Photos: ‘bored Tourists’ Too Buried in Their Smartphones to Enjoy Vacation

“You think of travelers as bold, but our guilty secret is that travel is one of the laziest ways on earth of passing the time,” American novelist and travel writer Paul Theroux once observed. “Travel is not merely the business of being bone-idle, but also an elaborate bumming evasion, allowing us to call attention to ourselves with our conspicuous absence while we intrude upon other people’s privacy—being actively offensive as fugitive freeloaders.”

Outside Theroux, few people understand the delusions of travel better than English photographer Laurence Stephens, whose new book, Bored Tourists, brilliantly captures the ennui of the iPhone-clutching hordes who descend on Europe each summer to see the same churches and museums as everyone else. The idea for the book came to Stephens a few years ago in Barcelona, where he had recently moved. As one of the world’s most popular tourist destinations, Barcelona attracts travelers from around the world to gawk at landmarks like the 15th-century Barcelona Cathedral; Stephens began spending his days hanging around the cathedral, quietly photographing the crowds.

“Juxtaposed against the beautiful architecture was an array of bemused, disillusioned tourists, bored, half-asleep, unintentionally waiting to be photographed,” he says.

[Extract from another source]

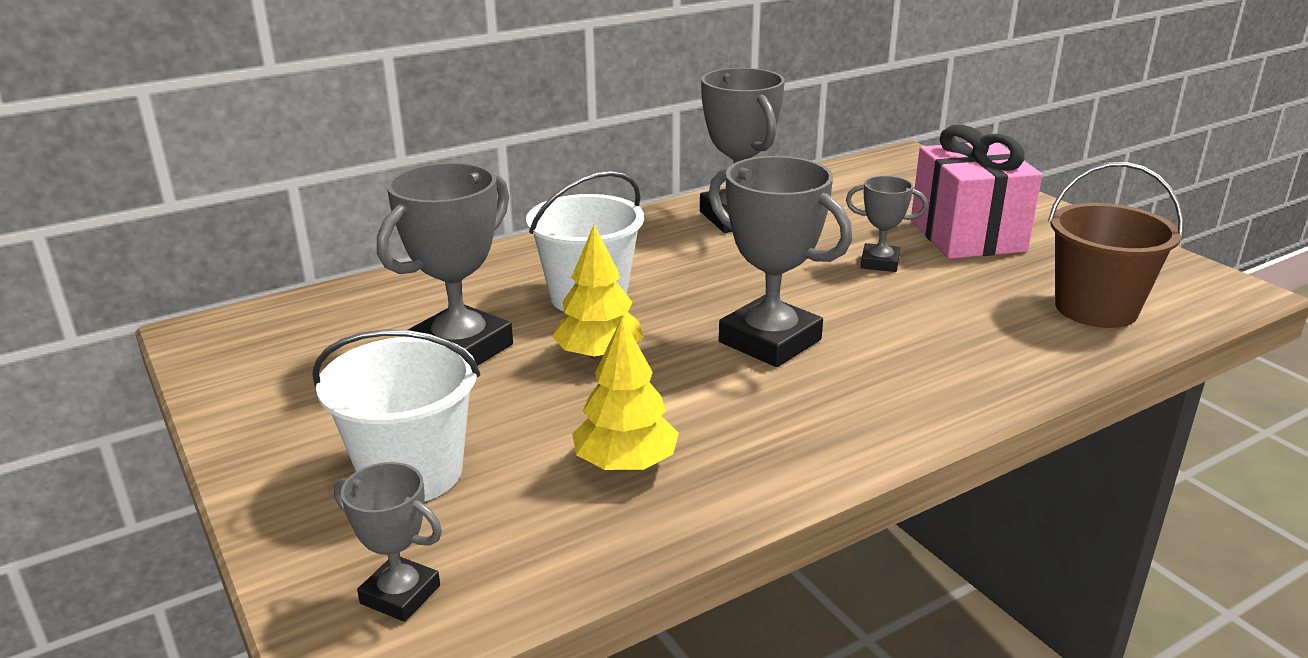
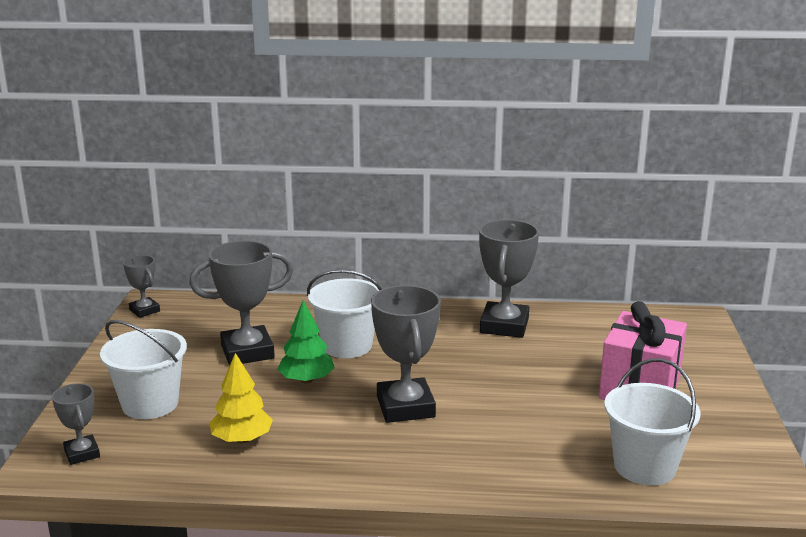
camera: 35 degrees right, 5 degrees down
yellow tree [552,225,643,360] -> green tree [277,300,335,384]
grey trophy [846,176,928,272] -> grey trophy moved to [123,255,160,318]
brown bucket [1048,162,1184,328] -> white bucket [604,358,700,485]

Stephens subsequently traveled to tourists attractions in Germany, Spain, Portugal, and his native England to shoot more images for the series. No matter the location, the tourists always seemed more interested in their cameras or smartphones than the sites they had traveled so far to visit. “Since the advent of the smartphone and social media, our expectations of a holiday are being challenged more than ever,” the photographer says. “Along with our need to record what we are doing while we’re traveling is the fact that with our smartphones we have a constant stream of entertainment to draw us away from our ‘real life’ experiences.”

Stephens employed square format photography to crop out identifying location markers from his images, keeping the focus on the tourists themselves. As a result, it’s often impossible to tell what country the images were taken in, much less the tourist site being visited. According to Stephens, that’s just the point: whether they’re posing next to a palm tree, staring slack-mouthed at a painting, or blithely wielding a selfie-stick, the tourists he captures seem hilariously oblivious to their surroundings.

Of course, Stephens is himself a kind of tourist in these images, experiencing life through the digital mediation of his camera. “Any time I’m away from the familiarity of home I’m going to want a camera with me,” he says. “If I ever needed a camera-free holiday I would choose something that takes my attention away from the distractions of life.”